- _About this task_: Reproduce each of the following lines verbatim, leaving out the pictures.

====================

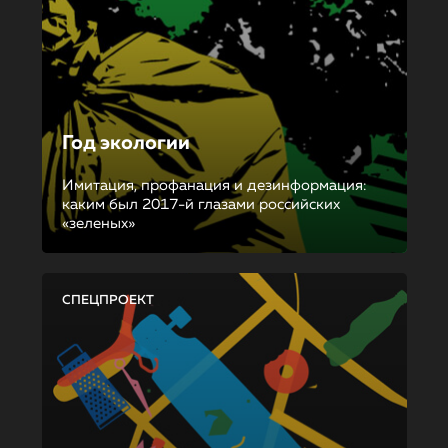
Год экологии
Имитация, профанация и дезинформация:
каким был 2017-й глазами российских
«зеленых»
СПЕЦПРОЕКТ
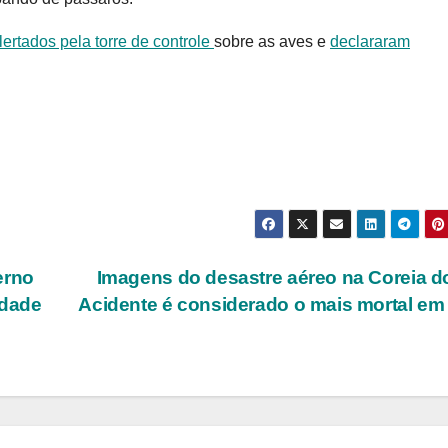
lertados pela torre de controle
sobre as aves e
declararam
erno
Imagens do desastre aéreo na Coreia d
idade
Acidente é considerado o mais mortal em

====================

- _Solution to the exercise_:
Год экологии
Имитация, профанация и дезинформация:
каким был 2017-й глазами российских
«зеленых»
СПЕЦПРОЕКТ
lertados pela torre de controle
sobre as aves e
declararam
erno
Imagens do desastre aéreo na Coreia d
idade
Acidente é considerado o mais mortal em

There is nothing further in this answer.